Non è mancato un riferimento al Sinodo che si aprirà il prossimo 16 ottobre e che coinvolgerà anche la Chiesa cremonese nel percorso che conduce al Sinodo universale del 2023. Per monsignor Napolioni si tratta di una bellissima possibilità, «come quando in montagna durante una gita insieme – ha spiegato ricorrendo ad una efficace metafora – ci si perde nel cammino e allora ci si ferma, si prende la cartina, si manda qualcuno in avanscoperta, si sentono i pareri di tutti per poi riprendere con più fiducia il percorso. La Chiesa è chiamata a fare questo nei momenti difficili: a non reagire d’istinto o in maniera scomposta e tantomeno ad arroccarsi.
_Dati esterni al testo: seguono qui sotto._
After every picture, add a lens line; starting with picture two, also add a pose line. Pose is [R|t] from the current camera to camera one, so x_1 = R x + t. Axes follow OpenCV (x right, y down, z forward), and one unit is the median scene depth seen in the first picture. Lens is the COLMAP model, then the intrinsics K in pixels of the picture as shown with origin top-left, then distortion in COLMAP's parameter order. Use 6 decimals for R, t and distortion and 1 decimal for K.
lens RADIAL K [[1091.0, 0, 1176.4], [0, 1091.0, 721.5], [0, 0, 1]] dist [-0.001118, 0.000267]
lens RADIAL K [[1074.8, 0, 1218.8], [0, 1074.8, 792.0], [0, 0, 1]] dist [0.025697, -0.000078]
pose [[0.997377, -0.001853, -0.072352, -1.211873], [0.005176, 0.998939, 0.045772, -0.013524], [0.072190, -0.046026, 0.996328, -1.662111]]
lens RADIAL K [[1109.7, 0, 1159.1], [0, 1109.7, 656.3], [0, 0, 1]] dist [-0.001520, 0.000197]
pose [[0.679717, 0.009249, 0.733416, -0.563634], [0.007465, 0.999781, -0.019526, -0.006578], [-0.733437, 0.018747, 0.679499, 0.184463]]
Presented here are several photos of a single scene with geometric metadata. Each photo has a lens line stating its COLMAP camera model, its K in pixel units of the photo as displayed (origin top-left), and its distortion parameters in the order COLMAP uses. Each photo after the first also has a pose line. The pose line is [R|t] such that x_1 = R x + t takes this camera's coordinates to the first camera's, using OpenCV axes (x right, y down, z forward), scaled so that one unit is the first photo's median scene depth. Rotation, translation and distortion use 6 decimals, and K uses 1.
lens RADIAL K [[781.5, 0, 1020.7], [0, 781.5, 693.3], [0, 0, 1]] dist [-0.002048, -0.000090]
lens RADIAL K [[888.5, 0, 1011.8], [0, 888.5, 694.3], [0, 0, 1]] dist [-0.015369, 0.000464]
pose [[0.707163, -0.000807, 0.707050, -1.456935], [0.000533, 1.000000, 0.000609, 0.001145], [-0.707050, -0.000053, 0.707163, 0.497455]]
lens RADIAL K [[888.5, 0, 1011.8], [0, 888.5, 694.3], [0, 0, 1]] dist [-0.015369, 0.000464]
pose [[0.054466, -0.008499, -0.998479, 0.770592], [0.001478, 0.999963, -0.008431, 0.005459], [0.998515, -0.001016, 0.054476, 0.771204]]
Bisogna invece fermarsi e guardare l’orizzonte, perché quando si smarrisce il sentiero non si può guardare solo il metro davanti al proprio piede. Così è per la Chiesa: il Sinodo è un momento di lungimiranza, di ascolto dello Spirito». Non si tratta – ha spiegato ancora – solo di riorganizzare le cose nelle Diocesi o nelle parrocchie, ma di riscoprire il Signore che è sempre avanti a noi. Una scoperta che non può fare a meno di un atteggiamento di ascolto e di condivisione assidua (e il richiamo è all’iniziativa partita lo scorso anno in molte parrocchie del «Giorno dell‘Ascolto») della Parola di Dio: «Abbiamo tutti bisogno di riscoprire il Vangelo di Gesù», ha concluso, «anche se siamo un po’ troppo abituati a riceverlo solo dal prete. Invece anche noi sacerdoti abbiamo bisogno di scoprirne i riflessi nel vissuto delle persone perché ci sono i bambini o i disabili che ne sanno più di noi: metterci in questo ascolto reciproco ci aiuterà davvero a scoprire la volontà di Dio».